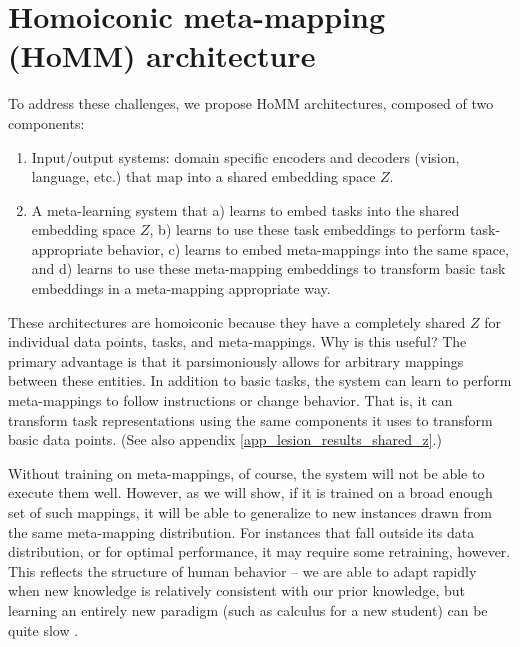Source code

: \documentclass{article}
\begin{document}
\section{Homoiconic meta-mapping (HoMM) architecture}
To address these challenges, we propose HoMM architectures, composed of two components: 
\vspace{-0.5em}
\begin{enumerate} \setlength \itemsep{0em}
\item Input/output systems: domain specific encoders and decoders (vision, language, etc.) that map into a shared embedding space $Z$.
\item A meta-learning system that a) learns to embed tasks into the shared embedding space $Z$, b) learns to use these task embeddings to perform task-appropriate behavior, c) learns to embed meta-mappings into the same space, and d) learns to use these meta-mapping embeddings to transform basic task embeddings in a meta-mapping appropriate way.\end{enumerate}
\vspace{-0.5em}
These architectures are homoiconic because they have a completely shared $Z$ for individual data points, tasks, and meta-mappings. Why is this useful? The primary advantage is that it parsimoniously allows for arbitrary mappings between these entities. In addition to basic tasks, the system can learn to perform meta-mappings to follow instructions or change behavior. That is, it can transform task representations using the same components it uses to transform basic data points. (See also appendix \ref{app_lesion_results_shared_z}.) \par
Without training on meta-mappings, of course, the system will not be able to execute them well. However, as we will show, if it is trained on a broad enough set of such mappings, it will be able to generalize to new instances drawn from the same meta-mapping distribution. For instances that fall outside its data distribution, or for optimal performance, it may require some retraining, however. This reflects the structure of human behavior -- we are able to adapt rapidly when new knowledge is relatively consistent with our prior knowledge, but learning an entirely new paradigm (such as calculus for a new student) can be quite slow \citep[cf.][]{Kumaran2016, Botvinick2019}. \par 
\end{document}
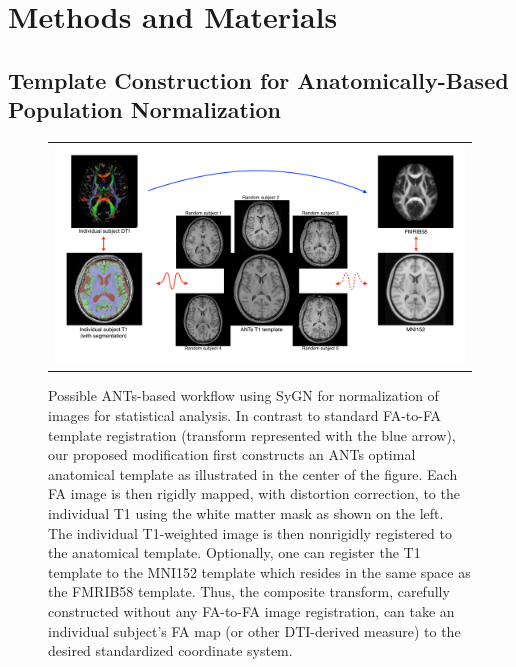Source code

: \documentclass[final,5p,times,twocolumn]{elsarticle}
\begin{document}
\section{Methods and Materials}

\subsection{Template Construction for Anatomically-Based Population Normalization}

\begin{figure}
\begin{center}
\begin{tabular}{c}
  \includegraphics[width=170mm]{workflow.pdf}
\end{tabular}
\caption{Possible ANTs-based workflow using SyGN for normalization of images for statistical analysis.  In contrast to standard  FA-to-FA template registration
(transform represented with the blue arrow), our proposed modification first constructs an ANTs optimal anatomical template as illustrated in the center of the figure.  Each FA image is then rigidly mapped, with distortion correction, to the individual T1 using the white matter mask as shown on the left.  The individual T1-weighted image is then nonrigidly registered to the anatomical template.  Optionally, one can register the T1 template to the MNI152 template which resides in the same space as the FMRIB58 template.  Thus, the composite transform, carefully constructed without any FA-to-FA image registration, can take an individual subject's FA map (or other DTI-derived measure) to the desired standardized coordinate system.    }
\label{fig:workflow}
\end{center}
\end{figure}
\end{document}
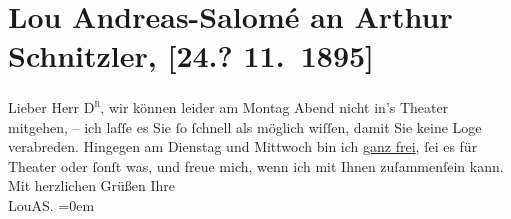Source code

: 

         \renewcommand{\erwaehnteOrte}{Orte: Wien}
         \renewcommand{\erwaehnteWerke}{}
               \section[Lou Andreas-Salomé an Arthur Schnitzler, {[}24.? 11. 1895{]}]{ Lou Andreas-Salomé an Arthur Schnitzler, {[}24.? 11. 1895{]}}\nopagebreak{}\rehead{ }\begin{ledgroupsized}[t]{13cm}\normalsize\beginnumbering \toendnotes[C]{\smallbreak\pagebreak[2]} 
\pstart
           \noindent{}{\pb}Lieber Herr \textsc{D\textsuperscript{r}}, wir können leider am Montag Abend nicht in’s Theater
               mitgehen, – ich laſſe es Sie ſo ſchnell als möglich wiſſen, damit Sie keine Loge
               verabreden. Hingegen am Dienstag und Mittwoch bin ich \uline{ganz frei}, ſei es für Theater oder ſonſt was, und
               freue mich, wenn ich mit Ihnen zuſammenſein kann.\pend
           \pstart
           Mit herzlichen Grüßen Ihre{\\[\baselineskip]}\spacefill\mbox{LouAS.}\pend
           \leftskip=0em{}
         
         \endnumbering{}\end{ledgroupsized}  \newcommand{\dateiname}{L00515}\newcommand{\titel}{Lou Andreas-Salomé an Arthur Schnitzler, [24.? 11. 1895]}\newcommand{\editorInnen}{Martin Anton Müller und Gerd-Hermann Susen}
· · · · ·
▶ Requirement
Please repeat all of the data exactly as it stands, leaving the pictures out.

▶ Solved problem
Source code

: \documentclass{article}
\begin{document}
\section{Homoiconic meta-mapping (HoMM) architecture}
To address these challenges, we propose HoMM architectures, composed of two components: 
\vspace{-0.5em}
\begin{enumerate} \setlength \itemsep{0em}
\item Input/output systems: domain specific encoders and decoders (vision, language, etc.) that map into a shared embedding space $Z$.
\item A meta-learning system that a) learns to embed tasks into the shared embedding space $Z$, b) learns to use these task embeddings to perform task-appropriate behavior, c) learns to embed meta-mappings into the same space, and d) learns to use these meta-mapping embeddings to transform basic task embeddings in a meta-mapping appropriate way.\end{enumerate}
\vspace{-0.5em}
These architectures are homoiconic because they have a completely shared $Z$ for individual data points, tasks, and meta-mappings. Why is this useful? The primary advantage is that it parsimoniously allows for arbitrary mappings between these entities. In addition to basic tasks, the system can learn to perform meta-mappings to follow instructions or change behavior. That is, it can transform task representations using the same components it uses to transform basic data points. (See also appendix \ref{app_lesion_results_shared_z}.) \par
Without training on meta-mappings, of course, the system will not be able to execute them well. However, as we will show, if it is trained on a broad enough set of such mappings, it will be able to generalize to new instances drawn from the same meta-mapping distribution. For instances that fall outside its data distribution, or for optimal performance, it may require some retraining, however. This reflects the structure of human behavior -- we are able to adapt rapidly when new knowledge is relatively consistent with our prior knowledge, but learning an entirely new paradigm (such as calculus for a new student) can be quite slow \citep[cf.][]{Kumaran2016, Botvinick2019}. \par 
\end{document}
Source code

: \documentclass[final,5p,times,twocolumn]{elsarticle}
\begin{document}
\section{Methods and Materials}

\subsection{Template Construction for Anatomically-Based Population Normalization}

\begin{figure}
\begin{center}
\begin{tabular}{c}
  \includegraphics[width=170mm]{workflow.pdf}
\end{tabular}
\caption{Possible ANTs-based workflow using SyGN for normalization of images for statistical analysis.  In contrast to standard  FA-to-FA template registration
(transform represented with the blue arrow), our proposed modification first constructs an ANTs optimal anatomical template as illustrated in the center of the figure.  Each FA image is then rigidly mapped, with distortion correction, to the individual T1 using the white matter mask as shown on the left.  The individual T1-weighted image is then nonrigidly registered to the anatomical template.  Optionally, one can register the T1 template to the MNI152 template which resides in the same space as the FMRIB58 template.  Thus, the composite transform, carefully constructed without any FA-to-FA image registration, can take an individual subject's FA map (or other DTI-derived measure) to the desired standardized coordinate system.    }
\label{fig:workflow}
\end{center}
\end{figure}
\end{document}
Source code

: 

         \renewcommand{\erwaehnteOrte}{Orte: Wien}
         \renewcommand{\erwaehnteWerke}{}
               \section[Lou Andreas-Salomé an Arthur Schnitzler, {[}24.? 11. 1895{]}]{ Lou Andreas-Salomé an Arthur Schnitzler, {[}24.? 11. 1895{]}}\nopagebreak{}\rehead{ }\begin{ledgroupsized}[t]{13cm}\normalsize\beginnumbering \toendnotes[C]{\smallbreak\pagebreak[2]} 
\pstart
           \noindent{}{\pb}Lieber Herr \textsc{D\textsuperscript{r}}, wir können leider am Montag Abend nicht in’s Theater
               mitgehen, – ich laſſe es Sie ſo ſchnell als möglich wiſſen, damit Sie keine Loge
               verabreden. Hingegen am Dienstag und Mittwoch bin ich \uline{ganz frei}, ſei es für Theater oder ſonſt was, und
               freue mich, wenn ich mit Ihnen zuſammenſein kann.\pend
           \pstart
           Mit herzlichen Grüßen Ihre{\\[\baselineskip]}\spacefill\mbox{LouAS.}\pend
           \leftskip=0em{}
         
         \endnumbering{}\end{ledgroupsized}  \newcommand{\dateiname}{L00515}\newcommand{\titel}{Lou Andreas-Salomé an Arthur Schnitzler, [24.? 11. 1895]}\newcommand{\editorInnen}{Martin Anton Müller und Gerd-Hermann Susen}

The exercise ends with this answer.